Ocean worlds. Snowball worlds. Desert worlds. Diamond worlds. If you have been following the exoplanet news for the last couple of decades, you may have seen headlines about each of these kinds of planets. Using powerful telescopes, new techniques, and theoretical modeling, scientists have come to realize the wild diversity of planetary types nature has created. Last week, I had my own experience poking around in this wilderness, and it brought home the most important aspect of how we should think about all the exoplanets science is dropping at the doorsteps of our imagination.
I had traveled down to New York City to meet with an old friend of mine who is a very talented atmospheric physicist. He studies Earth’s climate but has recently developed an interest in exoplanets. After knowing each other since grad school, we decided it was time to start collaborating. We wandered around the West Village, comparing notes on the problems in the overlap between Earth science and exoplanet studies. Then the conversation drifted to rain.
Rainfall is a pretty basic process for planets.

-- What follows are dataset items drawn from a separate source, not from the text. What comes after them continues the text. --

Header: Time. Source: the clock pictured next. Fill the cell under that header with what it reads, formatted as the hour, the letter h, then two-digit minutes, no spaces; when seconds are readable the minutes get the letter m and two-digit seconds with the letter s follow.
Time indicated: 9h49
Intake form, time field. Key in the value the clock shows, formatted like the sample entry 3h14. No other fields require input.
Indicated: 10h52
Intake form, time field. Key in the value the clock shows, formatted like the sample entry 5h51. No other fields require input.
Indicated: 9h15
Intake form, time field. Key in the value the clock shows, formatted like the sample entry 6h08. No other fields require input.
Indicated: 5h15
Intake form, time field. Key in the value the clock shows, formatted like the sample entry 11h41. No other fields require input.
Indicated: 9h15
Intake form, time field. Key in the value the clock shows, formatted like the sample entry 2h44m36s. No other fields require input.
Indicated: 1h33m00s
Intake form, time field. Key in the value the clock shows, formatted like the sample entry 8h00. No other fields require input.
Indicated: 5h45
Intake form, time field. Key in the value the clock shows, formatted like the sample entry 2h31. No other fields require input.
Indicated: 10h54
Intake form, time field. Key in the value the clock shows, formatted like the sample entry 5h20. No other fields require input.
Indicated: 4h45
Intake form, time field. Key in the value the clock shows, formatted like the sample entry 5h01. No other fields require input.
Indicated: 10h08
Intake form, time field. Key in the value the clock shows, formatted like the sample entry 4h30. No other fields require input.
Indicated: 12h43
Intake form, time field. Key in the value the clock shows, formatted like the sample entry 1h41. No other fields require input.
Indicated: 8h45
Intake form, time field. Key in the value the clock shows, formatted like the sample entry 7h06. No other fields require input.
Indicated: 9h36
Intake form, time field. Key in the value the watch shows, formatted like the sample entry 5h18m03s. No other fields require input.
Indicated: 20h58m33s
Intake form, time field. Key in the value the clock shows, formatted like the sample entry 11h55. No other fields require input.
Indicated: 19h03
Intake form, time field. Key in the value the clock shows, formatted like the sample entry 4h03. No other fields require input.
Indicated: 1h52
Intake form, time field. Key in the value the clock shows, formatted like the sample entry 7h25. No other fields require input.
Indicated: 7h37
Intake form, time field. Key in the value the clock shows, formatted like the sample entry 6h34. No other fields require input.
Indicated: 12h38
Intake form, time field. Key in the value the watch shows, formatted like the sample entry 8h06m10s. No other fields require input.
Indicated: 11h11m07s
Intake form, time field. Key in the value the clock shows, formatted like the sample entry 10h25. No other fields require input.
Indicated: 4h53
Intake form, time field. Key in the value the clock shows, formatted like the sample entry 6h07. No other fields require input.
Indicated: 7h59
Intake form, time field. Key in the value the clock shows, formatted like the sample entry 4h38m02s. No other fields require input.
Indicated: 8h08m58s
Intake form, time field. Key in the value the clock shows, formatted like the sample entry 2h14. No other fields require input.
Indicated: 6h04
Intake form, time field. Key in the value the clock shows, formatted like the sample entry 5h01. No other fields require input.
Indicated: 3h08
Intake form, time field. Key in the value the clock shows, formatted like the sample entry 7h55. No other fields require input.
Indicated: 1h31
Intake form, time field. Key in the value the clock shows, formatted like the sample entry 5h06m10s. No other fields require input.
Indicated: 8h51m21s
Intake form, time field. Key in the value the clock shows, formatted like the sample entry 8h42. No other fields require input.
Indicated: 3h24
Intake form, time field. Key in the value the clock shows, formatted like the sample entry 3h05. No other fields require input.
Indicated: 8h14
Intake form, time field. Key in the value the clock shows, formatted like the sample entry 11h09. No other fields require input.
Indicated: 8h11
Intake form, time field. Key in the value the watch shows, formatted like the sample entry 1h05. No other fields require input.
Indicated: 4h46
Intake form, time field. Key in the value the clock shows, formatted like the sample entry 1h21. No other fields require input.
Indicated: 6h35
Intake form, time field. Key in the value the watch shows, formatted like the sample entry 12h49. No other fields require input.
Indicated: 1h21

The surface of Earth is heated by sunlight. That heat evaporates liquid water, turning it into a gas (water vapor). The water vapor is carried upward by large scale atmospheric motions called convection. Once the water vapor gets carried high enough, the surrounding air is so cold, that the vapor condenses back to liquid, leaving raindrops which fall back to Earth. It is a cycle that can get repeated as often as conditions on the planet allow.
So, like I said, rainfall is a pretty basic process for planets. It could and should happen on any world in the habitable or “Goldilocks” zone of a solar system — that is, the zone of orbits where liquid water can exist on a planet’s surface. But rainfall also matters for the evolution of a planet. Rain erodes rocks, and rocks can store carbon, and carbon (in the form of carbon dioxide) is one of the main factors determining a planet’s climate (via the planet’s temperature).
That is why once our conversation turned to rainfall, it stayed there. For the next hour or so, we began putting together ideas about how rainfall might work on other planets. How much rain do you get on a planet just like Earth but orbits 10% farther from its sun? How about 10% closer to its sun? How much rain do you get on a planet that orbits its sun at the same distance as Earth but is 10% heavier?
It was exciting throwing around ideas, trying to see how all this might affect the climate history of an exoplanet — including the possibilities for life. Eventually, it was time to go, but we left with the beginnings of a project.
It was only later that night, as I drifted off to sleep, that it came to me: Rainworld!
The image appeared, almost as of a dream, of landscapes eternally soaked in driving rains. Cliffsides beaten by sheets of wet wind. Plains forever topped by low-slung, scudding clouds that pelt the land with heavy drops. Oceans of heavy swells that never see the sun. For a few beautiful moments, the scientific discussions of the morning were transformed into a minds-eye view of the planetary reality. It was very beautiful. That brief moment reminded me of what is most important when we think about exoplanets, not as scientists but just as people.
They are places!
Science serves a lot of purposes, but one of its most important is to expand the vistas of our imagination. What exoplanet science shows us is that the Universe is full of worlds. These planets are both completely different and utterly like our own. They are different in ways that stir the imagination: worlds of only endless oceans, worlds entirely covered by ice, worlds of vast steaming jungles without any ice, worlds of rain. But they are also entirely like our own planet in that they are places you could be. They are places you can stand and look out and (in some cases) walk and (in some cases) climb and (in some cases) sail.
Even if you or I will never actually visit these distant worlds, we now know they exist. We now know they are out there. They are real, and for me there is so much wonder, hope, and excitement in that knowledge. And that is how to think about and why to think about exoplanets.